Top of Given entries
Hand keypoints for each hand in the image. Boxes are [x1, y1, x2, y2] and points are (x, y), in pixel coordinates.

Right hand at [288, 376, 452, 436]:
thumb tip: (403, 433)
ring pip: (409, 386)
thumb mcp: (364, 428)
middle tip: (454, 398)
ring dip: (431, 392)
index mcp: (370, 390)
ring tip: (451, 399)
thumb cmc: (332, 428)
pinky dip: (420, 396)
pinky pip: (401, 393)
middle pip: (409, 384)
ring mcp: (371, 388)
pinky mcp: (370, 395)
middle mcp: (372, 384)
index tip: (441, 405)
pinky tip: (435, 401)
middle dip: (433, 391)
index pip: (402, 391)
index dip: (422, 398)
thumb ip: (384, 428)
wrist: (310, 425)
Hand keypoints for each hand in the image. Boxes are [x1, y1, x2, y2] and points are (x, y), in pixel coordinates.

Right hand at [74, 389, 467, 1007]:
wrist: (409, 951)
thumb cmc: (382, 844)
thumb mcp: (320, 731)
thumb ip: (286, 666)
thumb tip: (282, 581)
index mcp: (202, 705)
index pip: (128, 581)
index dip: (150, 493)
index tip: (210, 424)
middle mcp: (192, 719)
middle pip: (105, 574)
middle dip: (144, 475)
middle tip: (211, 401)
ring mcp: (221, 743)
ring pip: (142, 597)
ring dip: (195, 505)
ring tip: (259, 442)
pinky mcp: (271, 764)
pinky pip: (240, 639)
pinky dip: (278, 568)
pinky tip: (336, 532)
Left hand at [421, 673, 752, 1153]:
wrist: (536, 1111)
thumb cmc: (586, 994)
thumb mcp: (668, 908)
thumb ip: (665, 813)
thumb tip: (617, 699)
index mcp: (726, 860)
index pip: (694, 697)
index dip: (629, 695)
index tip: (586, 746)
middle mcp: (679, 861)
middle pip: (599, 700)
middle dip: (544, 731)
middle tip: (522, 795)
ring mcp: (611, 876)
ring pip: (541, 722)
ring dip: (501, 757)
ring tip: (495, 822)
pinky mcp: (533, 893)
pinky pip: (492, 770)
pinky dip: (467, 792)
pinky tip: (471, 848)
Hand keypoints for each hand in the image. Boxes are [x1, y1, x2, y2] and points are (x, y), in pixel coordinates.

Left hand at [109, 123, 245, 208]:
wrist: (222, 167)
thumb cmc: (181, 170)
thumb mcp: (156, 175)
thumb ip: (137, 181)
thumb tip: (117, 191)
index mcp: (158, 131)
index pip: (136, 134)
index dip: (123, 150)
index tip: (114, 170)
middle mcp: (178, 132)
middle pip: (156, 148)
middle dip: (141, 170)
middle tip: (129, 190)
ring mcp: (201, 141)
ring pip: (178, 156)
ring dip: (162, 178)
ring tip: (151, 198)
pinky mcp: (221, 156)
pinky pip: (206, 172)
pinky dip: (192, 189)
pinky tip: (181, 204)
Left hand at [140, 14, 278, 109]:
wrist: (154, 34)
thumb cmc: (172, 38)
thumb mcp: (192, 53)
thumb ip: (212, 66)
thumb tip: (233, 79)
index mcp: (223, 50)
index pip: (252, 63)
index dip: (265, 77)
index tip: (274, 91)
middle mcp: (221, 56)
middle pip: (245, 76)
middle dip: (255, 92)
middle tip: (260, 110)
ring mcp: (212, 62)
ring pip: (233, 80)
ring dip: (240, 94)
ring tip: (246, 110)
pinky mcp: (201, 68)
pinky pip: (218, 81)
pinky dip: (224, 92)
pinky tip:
Bottom of Given entries
Top of Given entries
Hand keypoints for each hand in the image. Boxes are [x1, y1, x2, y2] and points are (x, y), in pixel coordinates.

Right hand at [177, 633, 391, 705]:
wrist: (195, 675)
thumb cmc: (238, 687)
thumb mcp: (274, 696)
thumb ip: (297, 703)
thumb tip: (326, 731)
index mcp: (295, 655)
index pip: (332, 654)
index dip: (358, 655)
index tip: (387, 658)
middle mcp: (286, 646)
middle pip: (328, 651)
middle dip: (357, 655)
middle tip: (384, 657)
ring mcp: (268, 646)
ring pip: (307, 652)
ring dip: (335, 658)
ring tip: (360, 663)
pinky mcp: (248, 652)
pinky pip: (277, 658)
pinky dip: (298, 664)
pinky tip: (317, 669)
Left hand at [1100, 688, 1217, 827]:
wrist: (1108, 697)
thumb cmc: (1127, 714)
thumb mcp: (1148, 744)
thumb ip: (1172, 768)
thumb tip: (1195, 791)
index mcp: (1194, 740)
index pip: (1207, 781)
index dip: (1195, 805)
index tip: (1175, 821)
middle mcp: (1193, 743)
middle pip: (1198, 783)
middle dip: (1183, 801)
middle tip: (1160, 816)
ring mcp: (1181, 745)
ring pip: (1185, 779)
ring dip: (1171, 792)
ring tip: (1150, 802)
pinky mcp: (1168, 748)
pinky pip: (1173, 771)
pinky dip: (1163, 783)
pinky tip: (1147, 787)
Bottom of Given entries
From the records above, transcribe without alteration every line from the one with "thumb cmc: (586, 994)" to the one with "middle tip: (260, 110)", inclusive.

thumb cmc: (586, 994)
thumb mcp: (668, 908)
thumb ip: (665, 813)
thumb tip: (617, 699)
index mcp: (726, 860)
index pip: (694, 697)
index dip: (629, 695)
index tip: (586, 746)
middle mcp: (679, 861)
middle pip: (599, 700)
middle dip: (544, 731)
middle tip: (522, 795)
ring mcp: (611, 876)
ring pip: (541, 722)
ring dip: (501, 757)
ring tip: (495, 822)
pinky mcp: (533, 893)
pinky pip: (492, 770)
pinky dip: (467, 792)
pinky tip: (471, 848)
Hand keypoints for each hand in the image. Boxes are [x1, y1, x2, y2] and points are (x, y), in pixel coordinates.

Left hand at [109, 123, 245, 208]:
wrist: (222, 167)
thumb cmc: (181, 170)
thumb mcp: (156, 175)
thumb ip: (137, 181)
thumb tip: (117, 191)
index mcp: (158, 131)
index pip: (136, 134)
index dip: (123, 150)
index tip: (114, 170)
middle mcp: (178, 132)
middle pip: (156, 148)
middle dip: (141, 170)
middle tip: (129, 190)
ring mcp: (201, 141)
ring pip: (178, 156)
ring dip: (162, 178)
ring tip: (151, 198)
pinky mcp: (221, 156)
pinky pip: (206, 172)
pinky dip: (192, 189)
pinky tip: (181, 204)
Left hand at [140, 14, 278, 109]:
wrist: (154, 34)
thumb cmc: (172, 38)
thumb mcp: (192, 53)
thumb ip: (212, 66)
thumb tip: (233, 79)
index mcp: (223, 50)
index pip: (252, 63)
index dip: (265, 77)
index tip: (274, 91)
middle mcp: (221, 56)
middle pip: (245, 76)
middle dip: (255, 92)
middle tip: (260, 110)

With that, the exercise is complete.